I picked up a little navy colored volume from the “Young Passions” shelf. There were streaks of lavender and silver crisscrossing the satin cover, which felt cool to the touch, like a smooth, perfectly round river stone. It promised an easy read, a gentle immersion. The title read “Sitis Animae”. I am not good with Latin to begin with, but this felt straightforward. 

I opened it, and was surprised at how soft the pages were, as if they were someone’s supple skin, too perfect to be real, yet utterly genuine. The sense of being transported came next. This time, it was a dark, profound starry night, the sky the deepest shade of navy, punctured by hundreds of perfect, indifferent stars. There was a small pit nearby, filled with the last embers of a fire recently snuffed—a few orange teeth in the blackness. A little bottle of some strange, luminous liquor sat nearby, reflecting the starlight. Then there was her, the light in the dark, below me, her soft skin rubbed against my bare chest, a slow, perfect friction. Other senses soon picked up: I heard her ragged breathing, a sound of pure focus, and felt my own deliberate, rising thrusts. She had her eyes open, reflecting the starry blanket above in miniature, creating a world within a world. It was surreal, transcendent. The impending release felt like a mirage on the horizon, but we both knew, with the certainty of a physical law, that we would catch up to it.

The shooting star could very well have been the trigger, the explosive sound of our mutual climax. I don’t know what she wished for, or if she even wished for anything at all. All I knew was that I was seeing something that was never going to happen again, the final, white-hot passage of the shooting star reflected in my lover’s eyes as we rode the waves of exhilaration into the silence.

I felt like I could read this book over and over again a hundred times, and still not tire from the same, perfect thing repeating over and over again. And while the thirst for it to happen in reality would never be quenched in my lifetime, knowing that I had desired something so surreal, so beautiful, so raw was a consolation I could keep close to my heart. It was a secret victory. But for now, I had bigger things to find out.

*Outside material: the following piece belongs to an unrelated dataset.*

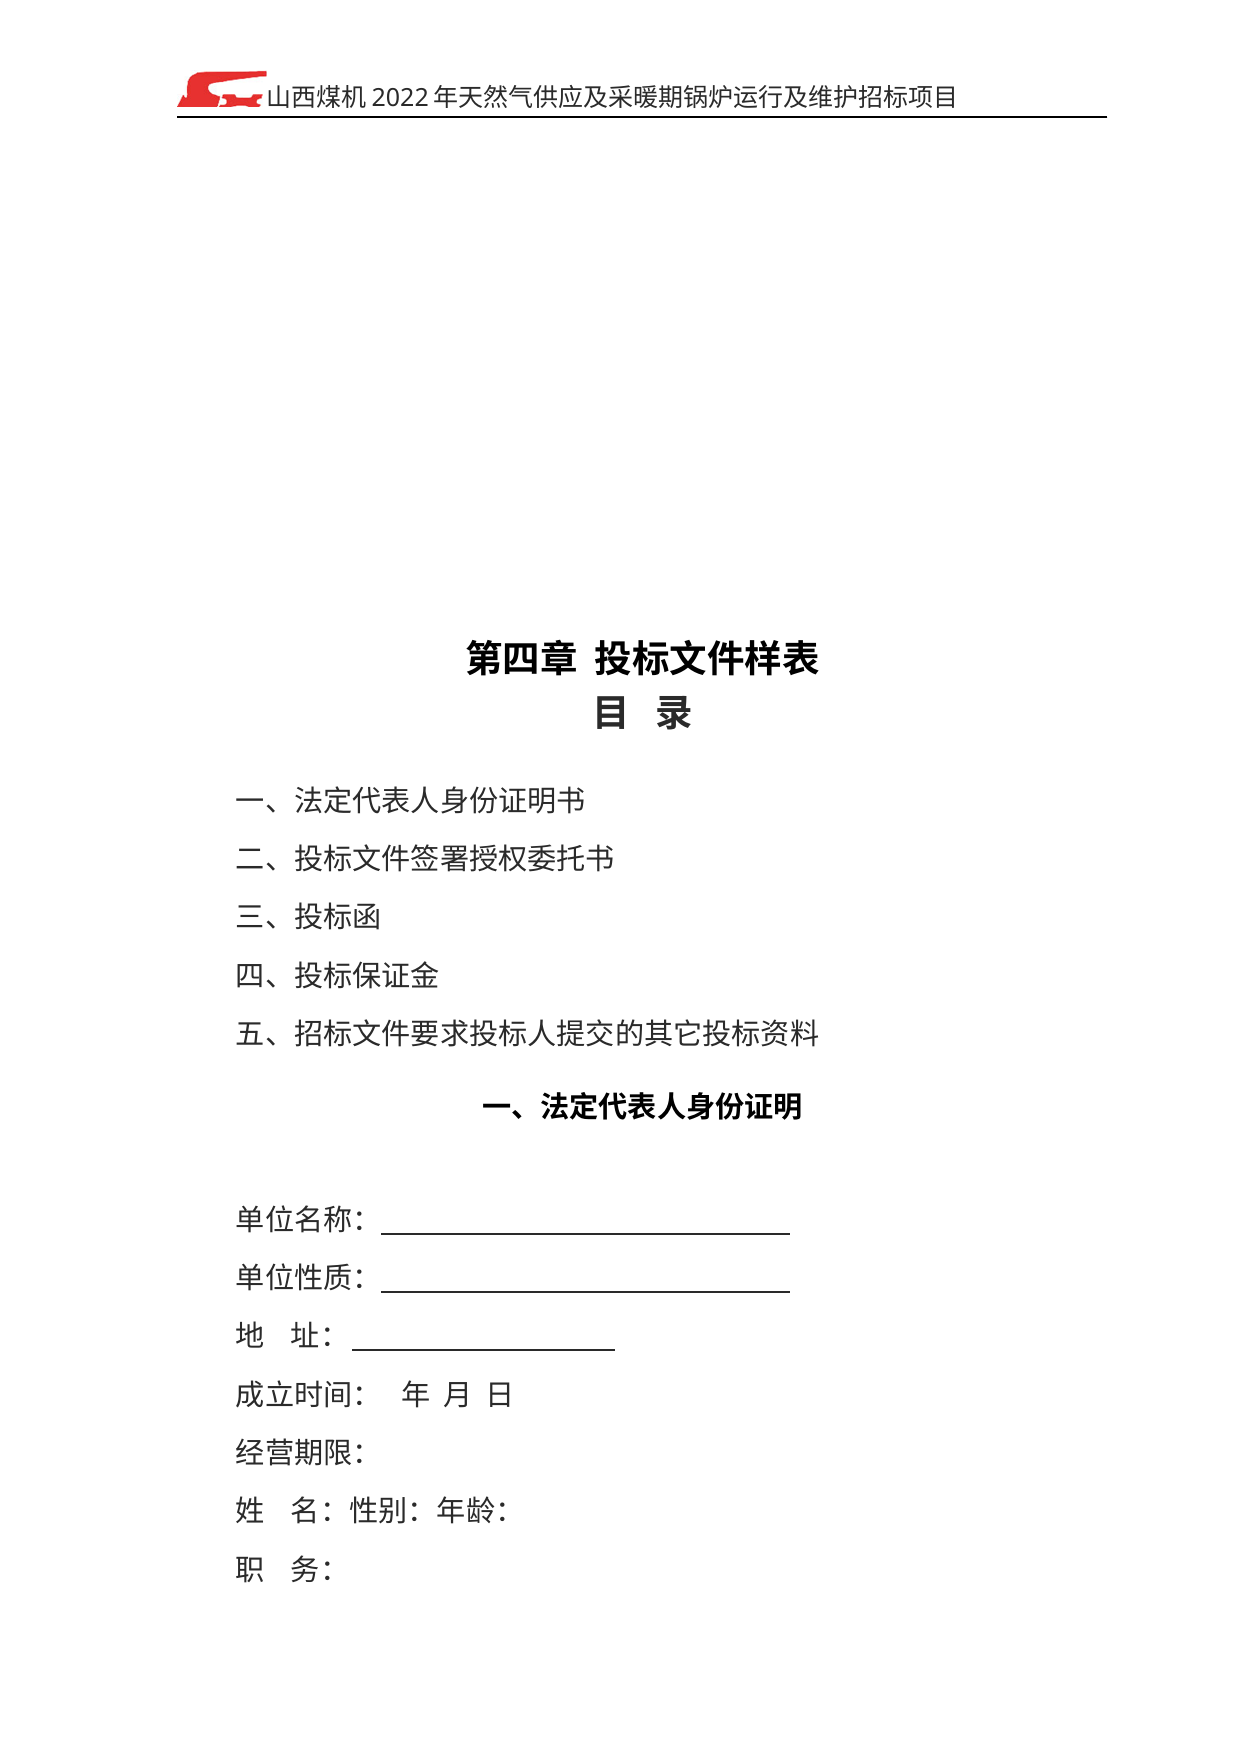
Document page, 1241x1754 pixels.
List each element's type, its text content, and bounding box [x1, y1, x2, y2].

I placed the book back in its place, my body humming with a light, giddy energy. I turned back to where the golden glow had been steadily building. I headed to it, moving faster than before. It was right at the center of the hall, the quiet eye of the emotional storm. A pedestal stood at the convergence of the massive, spiraling shelves. I stood before it, and the glow did not seem to come from a single book that was there, but from one that wasn’t. The light seemed to be formed from a negative space, a shimmering, golden hollow where a book should have been. It was the absolute zero of light and mass. Could it be?

I knew, suddenly and irrevocably, that this was the elusive dream. The one that almost materialized right before the final moment before waking, a dream that my mortal mind was not allowed to fully see. The dream that I am forced, every day, to forget even before I have fully conceived it, a merciful erasure. Maybe it had to be this way. This book, silent, immaterial, an anchor of pure absence, must be the one holding together every other dream in this library. 

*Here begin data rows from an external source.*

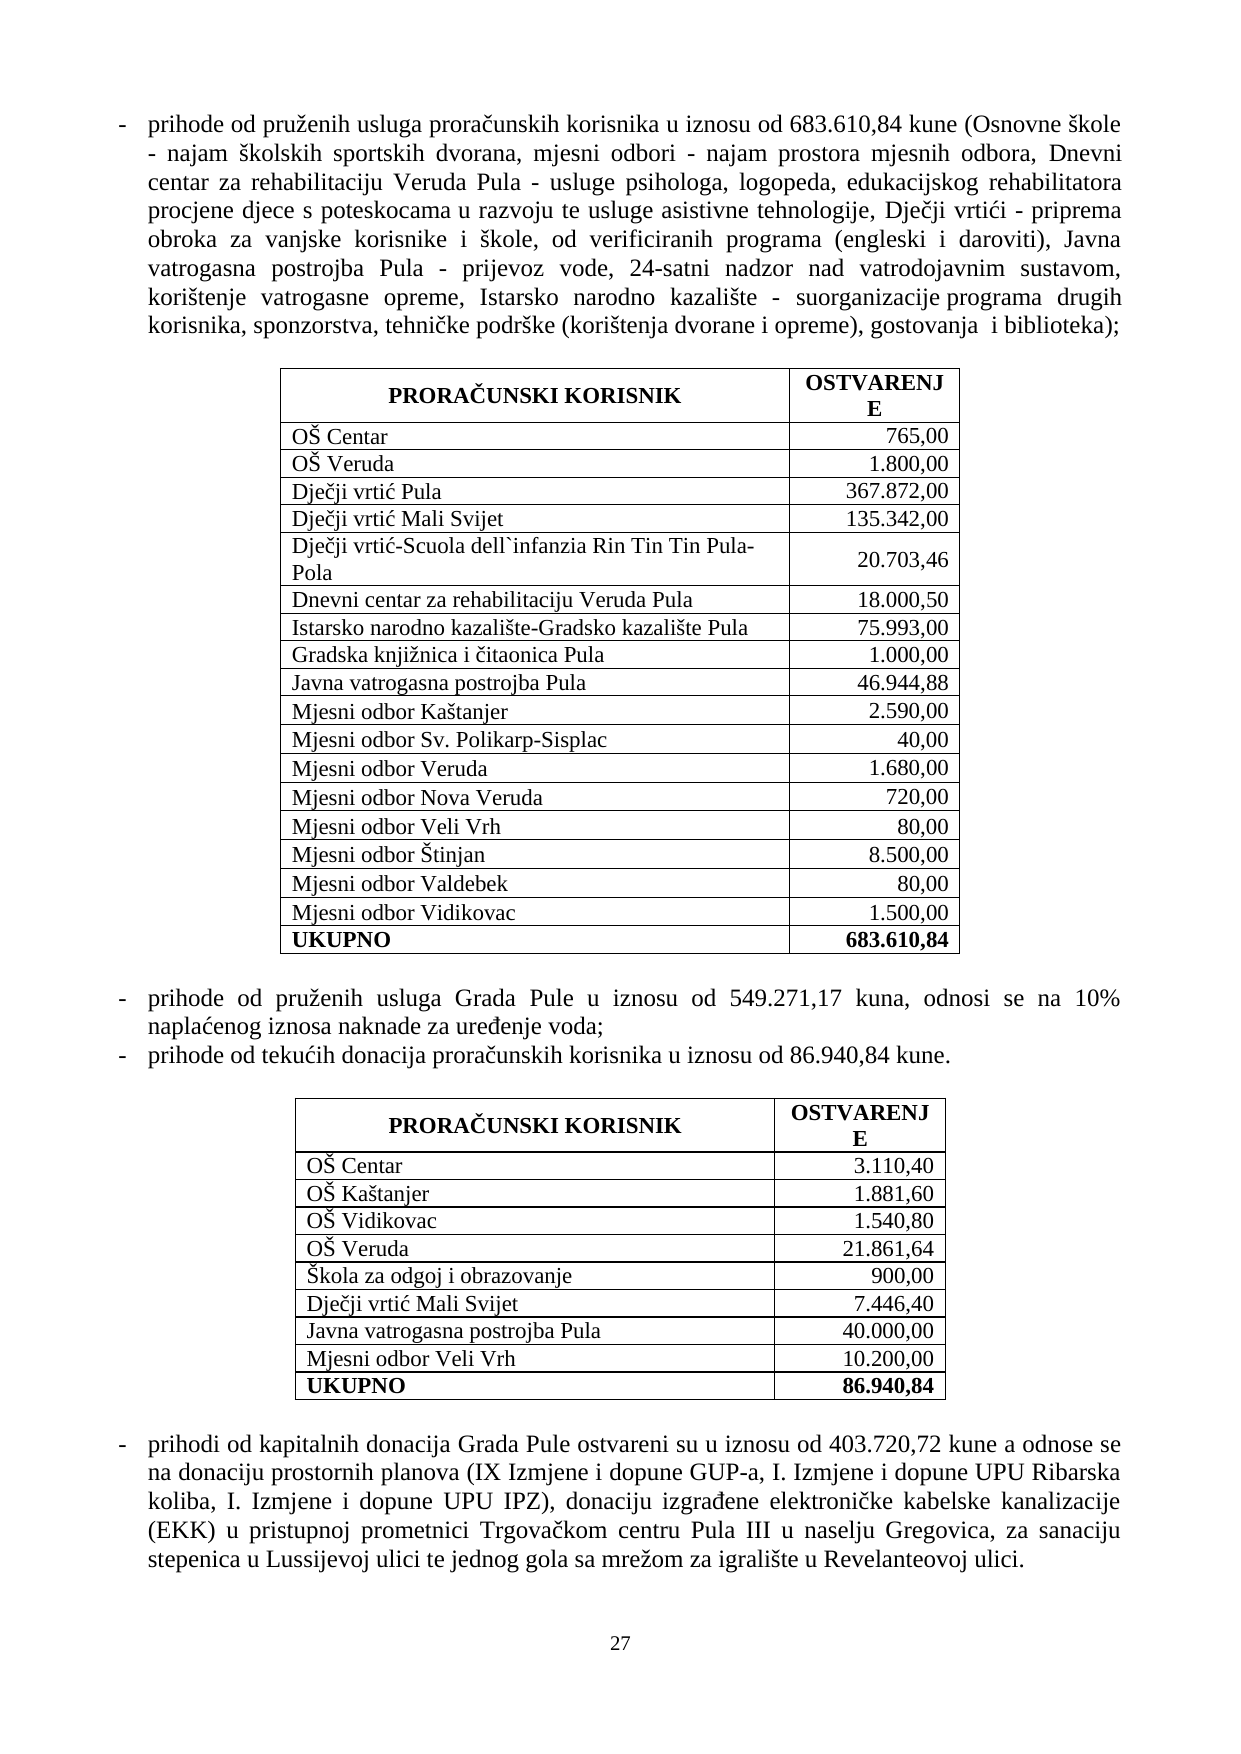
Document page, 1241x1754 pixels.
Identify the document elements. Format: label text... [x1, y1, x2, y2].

table_cell 80,00 [790, 869, 959, 897]
table_cell Istarsko narodno kazalište-Gradsko kazalište Pula [281, 614, 789, 640]
table_cell 900,00 [775, 1263, 945, 1289]
table_cell Mjesni odbor Kaštanjer [281, 696, 789, 724]
table_header OSTVARENJE [790, 369, 959, 422]
table_cell 1.000,00 [790, 641, 959, 668]
list prihodi od kapitalnih donacija Grada Pule ostvareni su u iznosu od 403.720,72 kune a odnose se na donaciju prostornih planova (IX Izmjene i dopune GUP-a, I. Izmjene i dopune UPU Ribarska koliba, I. Izmjene i dopune UPU IPZ), donaciju izgrađene elektroničke kabelske kanalizacije (EKK) u pristupnoj prometnici Trgovačkom centru Pula III u naselju Gregovica, za sanaciju stepenica u Lussijevoj ulici te jednog gola sa mrežom za igralište u Revelanteovoj ulici. [118, 1429, 1122, 1572]
table_cell 80,00 [790, 811, 959, 839]
table_cell 765,00 [790, 423, 959, 449]
table_cell Mjesni odbor Sv. Polikarp-Sisplac [281, 725, 789, 753]
table_cell 3.110,40 [775, 1153, 945, 1179]
table_cell 7.446,40 [775, 1290, 945, 1316]
table_cell OŠ Centar [296, 1153, 774, 1179]
table_header OSTVARENJE [775, 1099, 945, 1151]
table_cell 1.500,00 [790, 898, 959, 925]
table_cell 20.703,46 [790, 533, 959, 585]
table_cell Škola za odgoj i obrazovanje [296, 1263, 774, 1289]
table_cell 1.540,80 [775, 1208, 945, 1234]
table_cell Mjesni odbor Valdebek [281, 869, 789, 897]
table_cell 1.680,00 [790, 754, 959, 782]
table_cell OŠ Veruda [281, 450, 789, 477]
table_cell 1.800,00 [790, 450, 959, 477]
table_cell Javna vatrogasna postrojba Pula [281, 669, 789, 695]
table_cell Mjesni odbor Veli Vrh [281, 811, 789, 839]
table_cell OŠ Veruda [296, 1235, 774, 1261]
table_cell Mjesni odbor Veli Vrh [296, 1345, 774, 1371]
table_cell UKUPNO [281, 926, 789, 953]
table_cell 40,00 [790, 725, 959, 753]
table_cell 18.000,50 [790, 586, 959, 613]
table_cell UKUPNO [296, 1373, 774, 1399]
table_cell 46.944,88 [790, 669, 959, 695]
table_cell 683.610,84 [790, 926, 959, 953]
list prihode od pruženih usluga Grada Pule u iznosu od 549.271,17 kuna, odnosi se na 10% naplaćenog iznosa naknade za uređenje voda; [118, 983, 1122, 1040]
table_cell Dječji vrtić Mali Svijet [281, 505, 789, 532]
table_cell Mjesni odbor Štinjan [281, 840, 789, 868]
table_cell 1.881,60 [775, 1180, 945, 1206]
table_cell Dječji vrtić Mali Svijet [296, 1290, 774, 1316]
table_header PRORAČUNSKI KORISNIK [296, 1099, 774, 1151]
table_header PRORAČUNSKI KORISNIK [281, 369, 789, 422]
table_cell 8.500,00 [790, 840, 959, 868]
table_cell Gradska knjižnica i čitaonica Pula [281, 641, 789, 668]
table_cell 720,00 [790, 783, 959, 810]
table_cell Mjesni odbor Veruda [281, 754, 789, 782]
table_cell 40.000,00 [775, 1318, 945, 1344]
table_cell 135.342,00 [790, 505, 959, 532]
table_cell 2.590,00 [790, 696, 959, 724]
table_cell Dječji vrtić Pula [281, 478, 789, 504]
table_cell Dnevni centar za rehabilitaciju Veruda Pula [281, 586, 789, 613]
table_cell 367.872,00 [790, 478, 959, 504]
table_cell 10.200,00 [775, 1345, 945, 1371]
table_cell OŠ Centar [281, 423, 789, 449]
table_cell 75.993,00 [790, 614, 959, 640]
table_cell Mjesni odbor Nova Veruda [281, 783, 789, 810]
table_cell OŠ Vidikovac [296, 1208, 774, 1234]
table_cell Mjesni odbor Vidikovac [281, 898, 789, 925]
table_cell 21.861,64 [775, 1235, 945, 1261]
table_cell OŠ Kaštanjer [296, 1180, 774, 1206]
list prihode od pruženih usluga proračunskih korisnika u iznosu od 683.610,84 kune (Osnovne škole - najam školskih sportskih dvorana, mjesni odbori - najam prostora mjesnih odbora, Dnevni centar za rehabilitaciju Veruda Pula - usluge psihologa, logopeda, edukacijskog rehabilitatora procjene djece s poteskocama u razvoju te usluge asistivne tehnologije, Dječji vrtići - priprema obroka za vanjske korisnike i škole, od verificiranih programa (engleski i daroviti), Javna vatrogasna postrojba Pula - prijevoz vode, 24-satni nadzor nad vatrodojavnim sustavom, korištenje vatrogasne opreme, Istarsko narodno kazalište - suorganizacije programa drugih korisnika, sponzorstva, tehničke podrške (korištenja dvorane i opreme), gostovanja i biblioteka); [118, 109, 1122, 339]
table_cell Javna vatrogasna postrojba Pula [296, 1318, 774, 1344]
list prihode od tekućih donacija proračunskih korisnika u iznosu od 86.940,84 kune. [118, 1040, 1122, 1069]
table_cell 86.940,84 [775, 1373, 945, 1399]
table_cell Dječji vrtić-Scuola dell`infanzia Rin Tin Tin Pula-Pola [281, 533, 789, 585]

Without it, all others would fall apart, their light extinguished, their memory lost forever. I know this with the certainty of a religious truth. How do I know this? Because I was told about this place. I was told that I could learn the mystery of the unseen dream, but that the cost would be a great one, a burden on my soul. This was it, the unseen dream, and now, finally, I know the cost. The cost is the knowing itself. I will spend the rest of my chosen life knowing the shape of the life I could not live, and that shadow will make everything else unbearably real.